With the left already, believe it or not, rushing to blame the unrest in Egypt on the dastardly combination of income inequality — "Egypt's top quintile of earners has increased its share of income since the 1990s, while the country's bottom quintile has seen its portion of the pie get smaller" — and "commodity speculation by hedge funds," it's worth getting into the economic explanations from a free-market perspective. The more one looks into it, the more one finds that Egypt bears the scars of socialism.
This dispatch from Time magazine from 1962 tells the story aptly: "For most of the past decade, Gamal Abdel Nasser's one-man rule of Egypt has rested on a two-word slogan: 'Arab socialism.' Brandishing this vague concept, Nasser has expropriated private property..."
Call it Arab socialism or call it something else (it has a certain resemblance to elements of contemporary American leftism), the policies pursued in Egypt under Nasser and even thereafter have failed. Consider some of the highlights of the Egyptian policy program:
Government-backed 'Alternative' energy: The Soviet-funded Aswan Dam at its peak produced nearly half of Egypt's electricity via hydroelectric power (no greenhouse gases!).
Rent Control: Cairo, like left-wing bastions New York City and San Francisco in America, has a rent control law, with all the perverse incentives that entails. This article from the National has the details:
gentrification is a concern for downtown residents, many of whose families have enjoyed rock-bottom prices for half a century because of rent-control laws. Spacious, centrally located apartments are passed down from one generation to the next, some of whom still rent for only a few dollars per month.

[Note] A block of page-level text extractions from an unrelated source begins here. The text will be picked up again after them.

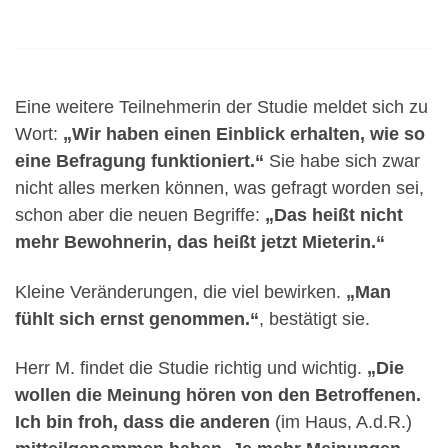
Eine weitere Teilnehmerin der Studie meldet sich zu
Wort:
„Wir haben einen Einblick erhalten, wie so
eine Befragung funktioniert.“
Sie habe sich zwar
nicht alles merken können, was gefragt worden sei,
schon aber die neuen Begriffe:
„Das heißt nicht
mehr Bewohnerin, das heißt jetzt Mieterin.“
Kleine Veränderungen, die viel bewirken.
„Man
fühlt sich ernst genommen.“
, bestätigt sie.
Herr M. findet die Studie richtig und wichtig.
„Die
wollen die Meinung hören von den Betroffenen.
Ich bin froh, dass die anderen
(im Haus, A.d.R.)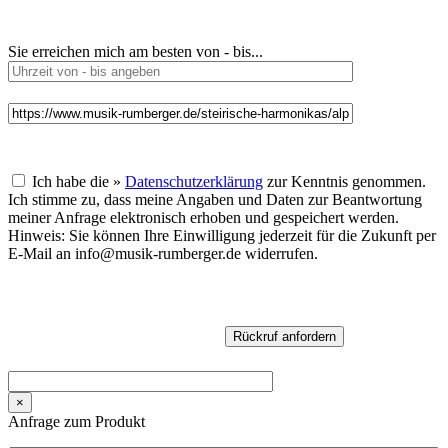
Sie erreichen mich am besten von - bis...
Ich habe die »
Datenschutzerklärung
zur Kenntnis genommen.
Ich stimme zu, dass meine Angaben und Daten zur Beantwortung
meiner Anfrage elektronisch erhoben und gespeichert werden.
Hinweis: Sie können Ihre Einwilligung jederzeit für die Zukunft per
E-Mail an info@musik-rumberger.de widerrufen.
×
Anfrage zum Produkt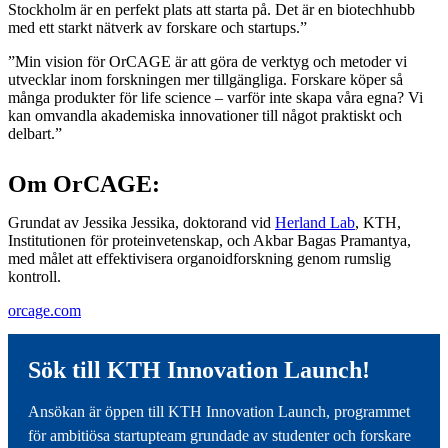
Stockholm är en perfekt plats att starta på. Det är en biotechhubb
med ett starkt nätverk av forskare och startups.”
”Min vision för OrCAGE är att göra de verktyg och metoder vi
utvecklar inom forskningen mer tillgängliga. Forskare köper så
många produkter för life science – varför inte skapa våra egna? Vi
kan omvandla akademiska innovationer till något praktiskt och
delbart.”
Om OrCAGE:
Grundat av Jessika Jessika, doktorand vid
Herland Lab
, KTH,
Institutionen för proteinvetenskap, och Akbar Bagas Pramantya,
med målet att effektivisera organoidforskning genom rumslig
kontroll.
orcage.com
Sök till KTH Innovation Launch!
Ansökan är öppen till KTH Innovation Launch, programmet
för ambitiösa startupteam grundade av studenter och forskare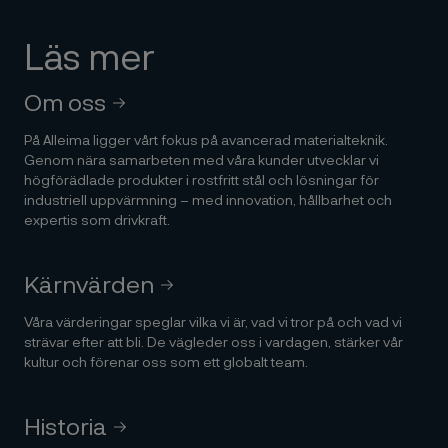
Läs mer
Om oss
På Alleima ligger vårt fokus på avancerad materialteknik.
Genom nära samarbeten med våra kunder utvecklar vi
högförädlade produkter i rostfritt stål och lösningar för
industriell uppvärmning – med innovation, hållbarhet och
expertis som drivkraft.
Kärnvärden
Våra värderingar speglar vilka vi är, vad vi tror på och vad vi
strävar efter att bli. De vägleder oss i vardagen, stärker vår
kultur och förenar oss som ett globalt team.
Historia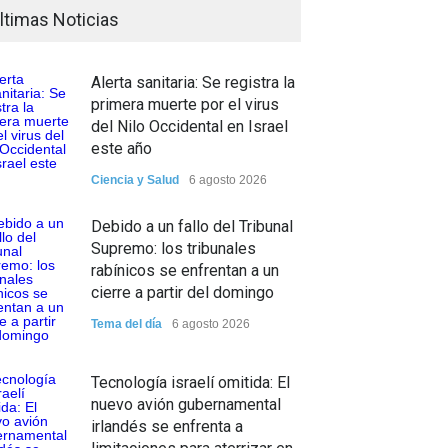
ltimas Noticias
Alerta sanitaria: Se registra la
primera muerte por el virus
del Nilo Occidental en Israel
este año
Ciencia y Salud
6 agosto 2026
Debido a un fallo del Tribunal
Supremo: los tribunales
rabínicos se enfrentan a un
cierre a partir del domingo
Tema del día
6 agosto 2026
Tecnología israelí omitida: El
nuevo avión gubernamental
irlandés se enfrenta a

The system made owning property a losing venture. Many blame the outdated property law for the shabby, decrepit appearance of Cairo's Belle Epoque apartment blocks. "Everybody would like to have an exit from this law, but you know very well that this is a very political and sensitive issue," said Mustafa Madbouly, the chief planner for the ministry of housing. "We don't have a clear timeframe as to when this will be implemented, this abolishing the rent-control thing. It is still under study, whether it is the ruling party or the government, because there is a lot of social consequences if you abolish this kind of law."

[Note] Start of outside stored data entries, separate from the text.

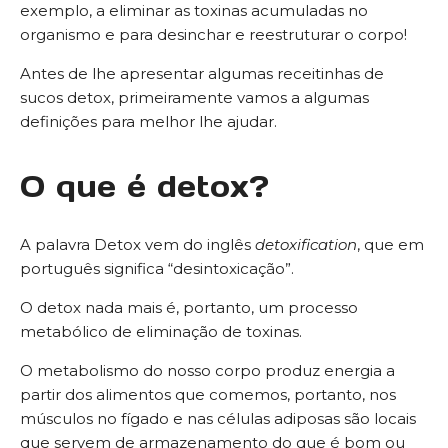
exemplo, a eliminar as toxinas acumuladas no
organismo e para desinchar e reestruturar o corpo!
Antes de lhe apresentar algumas receitinhas de
sucos detox, primeiramente vamos a algumas
definições para melhor lhe ajudar.
O que é detox?
A palavra Detox vem do inglês
detoxification
, que em
português significa “desintoxicação”.
O detox nada mais é, portanto, um processo
metabólico de eliminação de toxinas.
O metabolismo do nosso corpo produz energia a
partir dos alimentos que comemos, portanto, nos
músculos no fígado e nas células adiposas são locais
que servem de armazenamento do que é bom ou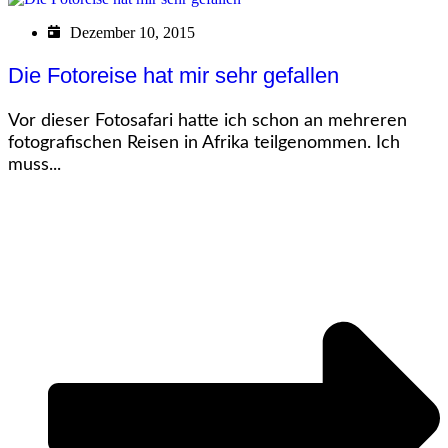
Dezember 10, 2015
Die Fotoreise hat mir sehr gefallen
Vor dieser Fotosafari hatte ich schon an mehreren
fotografischen Reisen in Afrika teilgenommen. Ich
muss...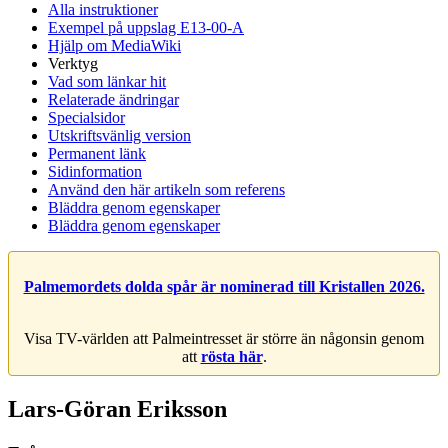
Alla instruktioner
Exempel på uppslag E13-00-A
Hjälp om MediaWiki
Verktyg
Vad som länkar hit
Relaterade ändringar
Specialsidor
Utskriftsvänlig version
Permanent länk
Sidinformation
Använd den här artikeln som referens
Bläddra genom egenskaper
Bläddra genom egenskaper
Palmemordets dolda spår är nominerad till Kristallen 2026.
Visa TV-världen att Palmeintresset är större än någonsin genom
att
rösta här
.
Lars-Göran Eriksson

There are apparently a lot of social consequences for not abolishing it, too.
Universal health care (or at least promises of it): The United States, the European Union, and the World Bank spent $387 million backing "health reform" in Egypt between 1998 and 2009. A March 2010 World Bank report on the project found "In 2005, the reform process received a major impetus when on July 6 President Mubarak announced a new medium-term framework for reforming the health sector. This called for...expanding access to health services to all uninsured Egyptian citizens through the introduction of a mandatory Social Health Insurance (SHI) program." Or, as this slide presentation given by an Egyptian Health Ministry official in 2009 in Washington put it, "Mubarak promises in his 2005 election campaign: 'Health Insurance for everybody.'" (Notice that the photo of Mr. Mubarak in the Egyptian government slide deck shows him appearing at least 30 years younger than he actually is. Such youthful photographs of aged leaders are hallmarks of authoritarian regimes worldwide.)
Image from Egyptian Health Ministry presentation in Washington
State-set subsidized bread prices: As was noted here earlier:
I wondered whether the Egyptian government sets prices for bread. Sure enough, this account from November has the details:
In state-owned Al-Akhbar as well as Al-Ahram, bread prices top the front page of both papers.

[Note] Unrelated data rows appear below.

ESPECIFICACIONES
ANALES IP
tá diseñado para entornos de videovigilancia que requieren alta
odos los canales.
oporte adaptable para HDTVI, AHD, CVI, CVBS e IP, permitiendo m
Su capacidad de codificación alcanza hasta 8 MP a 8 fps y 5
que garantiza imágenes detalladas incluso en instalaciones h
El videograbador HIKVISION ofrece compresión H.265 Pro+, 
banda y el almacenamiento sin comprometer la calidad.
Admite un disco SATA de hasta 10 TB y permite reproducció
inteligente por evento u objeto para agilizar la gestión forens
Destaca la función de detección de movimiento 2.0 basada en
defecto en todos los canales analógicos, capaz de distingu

"No increase in the price of subsidized bread," Al-Akhbar writes. The paper adds, from the mouth of Egypt's premiere, Ahmed Nazif, that the state will absorb any increase in international prices of wheat. Nazif also pledged that the government will take steps to guarantee the sufficiency of food supplies during the Muslim month of Ramadan.
Al-Ahram's headline reads: "No Change in subsidized bread prices under any conditions."
When the government rather than markets set prices, it's hard to sustain.
Tax Increases: Egypt's tobacco tax increased 40% on July 1, 2010. Egypt imposed a new real estate tax in 2008. The government also tried to increase the tax on truck freight and to increase taxes on cement and molasses. Egyptian government officials were open about their goal of raising tax revenues. In a June 2007 presentation on the "Egyptian Tax Reform Agenda," the deputy minister for tax policy in Egypt's finance ministry, Ashraf Al Arabi, listed the "first goal" of Egypt's tax reform as "increase tax revenues." He proceeded to brag that after the "reform," "income tax revenue grew as a share of GDP."
I don't mean to belittle the desire of Egyptians for political freedom. But this is a once-prosperous country that has become decrepit in part because of socialist policies. My former Forward colleague Lucette Lagnado's book about her father, The Man in the White Sharkskin Suit: A Jewish Family's Exodus from Old Cairo to the New World has been translated into Arabic and is selling well in Egypt, perhaps not because the Egyptians are all so interested in the Jews, but rather because the book tells about Cairo before Nasser's socialism ruined it. The Egyptians massing in the streets yearn for not only freedom of expression but the jobs and prosperity that economic freedom brings but that socialism destroys.